Important stages of ransomware evolution

Once attackers gain a foothold in an enterprise environment, they can execute a script that causes all network printers to disseminate ransom notes non-stop. Because this is a potential source for unwanted public attention, the victim is more likely to start cooperating.

Ransomware protection best practices

To stay safe amid the dynamic ransomware evolution, organizations should learn to be moving targets and have a plan B if things get out of hand. The following checklist will shine the light on the ways to avoid the worst-case scenario and keep your data intact.
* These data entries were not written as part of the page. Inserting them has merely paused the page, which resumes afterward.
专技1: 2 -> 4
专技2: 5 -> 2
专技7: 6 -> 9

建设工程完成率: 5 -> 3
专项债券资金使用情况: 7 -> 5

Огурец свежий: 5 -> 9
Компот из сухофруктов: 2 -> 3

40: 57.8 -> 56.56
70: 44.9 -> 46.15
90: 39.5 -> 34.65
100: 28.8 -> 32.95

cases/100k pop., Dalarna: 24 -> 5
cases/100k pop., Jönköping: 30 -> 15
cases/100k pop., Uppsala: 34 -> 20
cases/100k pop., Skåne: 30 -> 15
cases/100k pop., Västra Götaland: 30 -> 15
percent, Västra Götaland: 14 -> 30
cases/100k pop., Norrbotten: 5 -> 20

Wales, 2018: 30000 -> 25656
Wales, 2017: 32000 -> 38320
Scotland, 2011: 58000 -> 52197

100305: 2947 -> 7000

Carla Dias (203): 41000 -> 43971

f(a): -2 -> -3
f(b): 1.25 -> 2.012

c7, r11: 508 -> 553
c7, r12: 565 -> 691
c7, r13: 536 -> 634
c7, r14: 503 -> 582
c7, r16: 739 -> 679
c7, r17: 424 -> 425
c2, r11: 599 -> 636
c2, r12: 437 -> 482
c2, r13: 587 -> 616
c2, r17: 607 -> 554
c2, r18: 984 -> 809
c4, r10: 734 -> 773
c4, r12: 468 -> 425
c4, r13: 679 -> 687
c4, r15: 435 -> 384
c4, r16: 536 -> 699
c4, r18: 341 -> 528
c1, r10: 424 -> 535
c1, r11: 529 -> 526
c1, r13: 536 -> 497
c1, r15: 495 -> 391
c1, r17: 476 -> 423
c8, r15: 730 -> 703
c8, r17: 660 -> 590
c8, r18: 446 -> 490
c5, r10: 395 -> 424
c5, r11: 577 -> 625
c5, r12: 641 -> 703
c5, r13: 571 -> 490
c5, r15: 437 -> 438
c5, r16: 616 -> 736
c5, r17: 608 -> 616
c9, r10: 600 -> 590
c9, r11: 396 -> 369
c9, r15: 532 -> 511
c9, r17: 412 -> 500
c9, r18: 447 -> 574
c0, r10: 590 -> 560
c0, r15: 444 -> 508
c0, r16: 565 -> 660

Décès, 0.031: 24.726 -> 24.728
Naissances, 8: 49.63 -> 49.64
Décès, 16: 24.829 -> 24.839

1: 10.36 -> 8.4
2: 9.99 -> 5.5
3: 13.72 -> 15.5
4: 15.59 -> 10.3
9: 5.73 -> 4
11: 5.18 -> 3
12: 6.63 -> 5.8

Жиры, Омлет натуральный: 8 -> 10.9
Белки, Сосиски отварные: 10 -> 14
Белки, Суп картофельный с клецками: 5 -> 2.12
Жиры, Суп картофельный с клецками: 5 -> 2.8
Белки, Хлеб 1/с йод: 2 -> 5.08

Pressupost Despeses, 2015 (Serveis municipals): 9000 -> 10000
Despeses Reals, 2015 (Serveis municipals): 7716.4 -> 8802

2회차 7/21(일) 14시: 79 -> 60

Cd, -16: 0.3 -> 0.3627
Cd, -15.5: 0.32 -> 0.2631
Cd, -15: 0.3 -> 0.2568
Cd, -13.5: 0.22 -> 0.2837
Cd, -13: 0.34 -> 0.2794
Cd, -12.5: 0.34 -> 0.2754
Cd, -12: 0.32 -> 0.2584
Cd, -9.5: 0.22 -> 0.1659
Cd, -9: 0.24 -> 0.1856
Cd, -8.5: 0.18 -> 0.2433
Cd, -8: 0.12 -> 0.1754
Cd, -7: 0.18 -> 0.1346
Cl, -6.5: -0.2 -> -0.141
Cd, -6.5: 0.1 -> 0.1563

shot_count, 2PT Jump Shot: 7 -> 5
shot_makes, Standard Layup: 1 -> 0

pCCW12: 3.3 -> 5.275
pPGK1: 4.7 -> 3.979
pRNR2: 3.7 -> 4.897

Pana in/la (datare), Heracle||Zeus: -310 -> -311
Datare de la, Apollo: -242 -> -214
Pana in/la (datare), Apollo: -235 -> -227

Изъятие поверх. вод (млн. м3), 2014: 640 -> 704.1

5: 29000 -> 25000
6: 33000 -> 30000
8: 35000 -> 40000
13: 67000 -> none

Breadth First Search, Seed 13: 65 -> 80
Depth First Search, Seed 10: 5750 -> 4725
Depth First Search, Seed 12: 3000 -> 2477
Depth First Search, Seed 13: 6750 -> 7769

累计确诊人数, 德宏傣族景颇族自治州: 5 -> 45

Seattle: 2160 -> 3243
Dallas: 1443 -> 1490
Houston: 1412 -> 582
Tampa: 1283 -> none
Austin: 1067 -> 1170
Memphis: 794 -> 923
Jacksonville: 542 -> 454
• Back it up. If ransomware cripples your data, you can easily restore it using a recent backup. The caveat is that this type of mitigation will not fully address the issue if you fall victim to double extortion involving data theft.
• Keep your remote desktop services safe. Because RDP hacking is the pivot point of most ransomware assaults targeting the enterprise, it is in your best interest to secure these services. Set up multi-factor authentication (MFA) for remote access, restrict the number of failed connection attempts, and specify a list of allowed IP addresses.
• Harden your email security. Tweak your email settings to block phishing attacks, spam, and messages with executable files onboard.
• Stay away from Office macros. Refrain from opening Microsoft Word or Excel files attached to emails from unknown senders. These documents may contain Visual Basic for Applications (VBA) macros that execute harmful processes behind the scenes.
• Prioritize your files. Determine what data is the most important and secure it with an additional protection layer. Encrypting such information is a good call because crooks cannot turn it against your company even if they manage to steal it.
• Make the most of a firewall. A reliable firewall solution will block malicious Internet traffic that occurs when ransomware is communicating with its C2 infrastructure to obtain cryptographic keys and extract your data.
• Learn to fend off DDoS raids. With the above-mentioned RDoS attacks gearing up for a rise, make sure you have appropriate defenses in place. Use a web application firewall (WAF) and a cloud-based DDoS mitigation service from a reputable provider such as Cloudflare or Akamai.
• Do not underestimate the power of software updates. In addition to improving the user experience and delivering new functionality, updates contain critical patches that address recently discovered software vulnerabilities. This raises the bar for any viruscreators attackers who are adept at exploiting security loopholes in obsolete applications to infiltrate networks.
• Use an effective security suite. Whereas antivirus software is not the silver bullet, it can detect and block all known strains of ransomware in a snap.
• Educate your staff. Invest in a security awareness program for your employees. Every member of your team should know the telltale signs of a phishing attack, use strong passwords or MFA to access their work accounts, and maintain proper RDP hygiene.